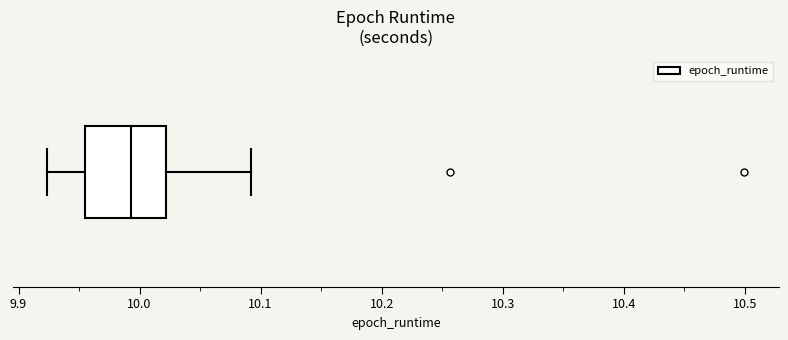

Transcribe this box plot: give where the median line is, the range the box spans, and where the two whiskers end, as read against the x-axis. The values are not printed on the chart, so give them approximately, as read against the axis.

median 9.99, box 9.96 to 10.02, whiskers 9.92 to 10.09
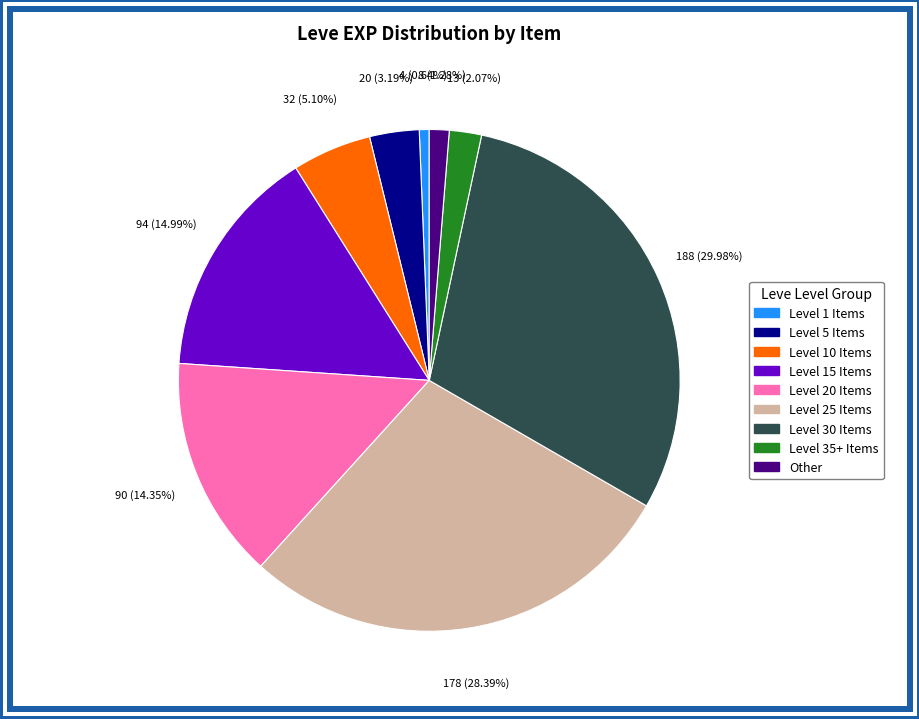

Is there any slice that represents more than half of the pie?

No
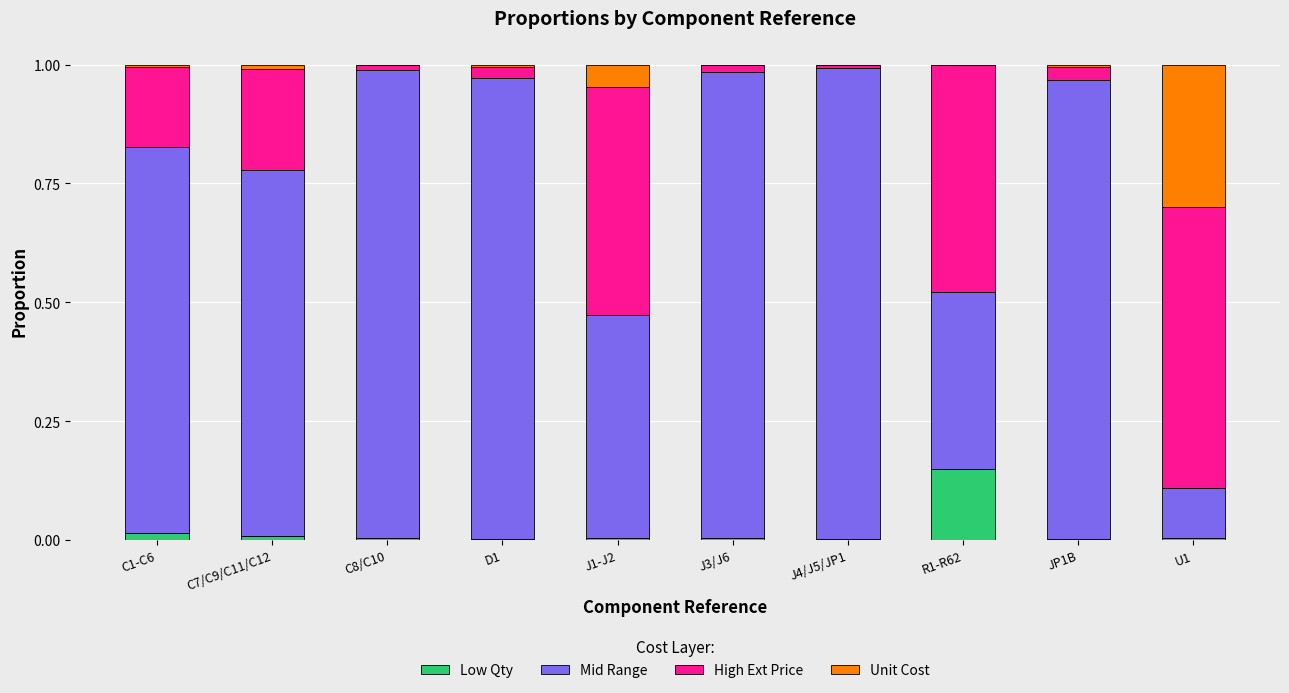

What are all the series names shown in the legend?

Low Qty, Mid Range, High Ext Price, Unit Cost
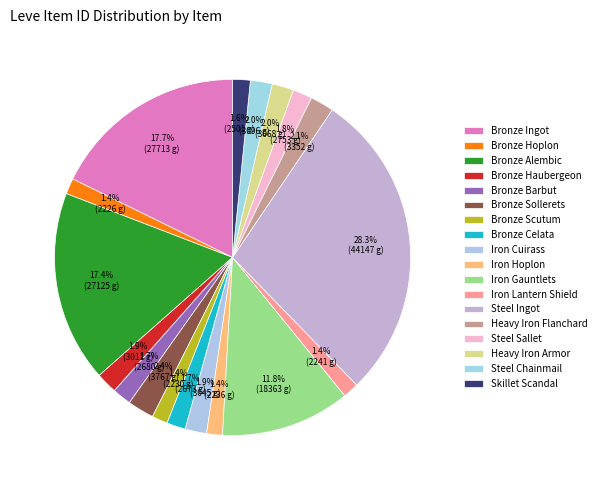

How many segments does this pie chart have?

18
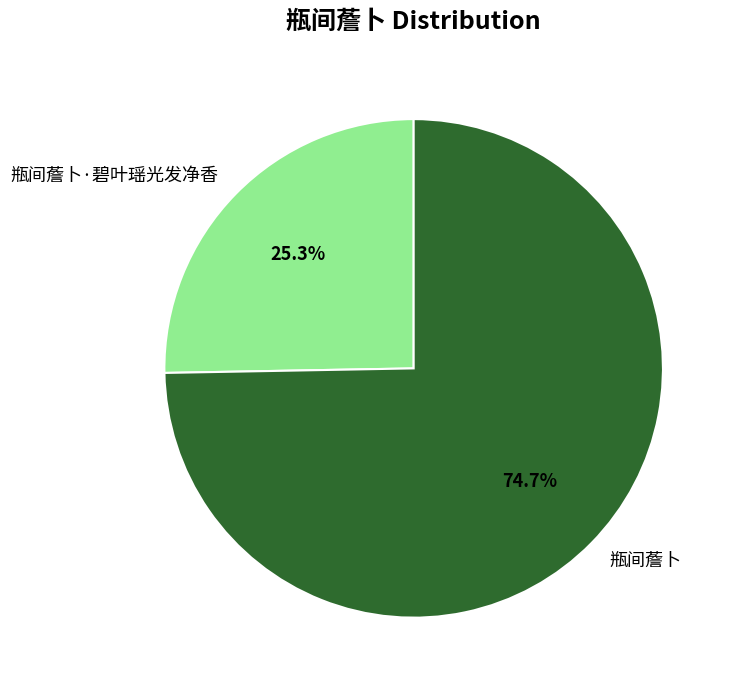

To the nearest percent, what percentage of the pie is 瓶间薝卜?

75%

*****

◆ **TASK**: Render every line of the records above as a Markdown table with the columns Row and Line, numbering the rows in order and skipping blank lines. Omit the pictures.

◆ **PROBLEM SOLUTION**:
| Row | Line |
|---|---|
| 1 | Transcribe this box plot: give where the median line is, the range the box spans, and where the two whiskers end, as read against the x-axis. The values are not printed on the chart, so give them approximately, as read against the axis. |
| 2 | median 9.99, box 9.96 to 10.02, whiskers 9.92 to 10.09 |
| 3 | Is there any slice that represents more than half of the pie? |
| 4 | No |
| 5 | What are all the series names shown in the legend? |
| 6 | Low Qty, Mid Range, High Ext Price, Unit Cost |
| 7 | How many segments does this pie chart have? |
| 8 | 18 |
| 9 | To the nearest percent, what percentage of the pie is 瓶间薝卜? |
| 10 | 75% |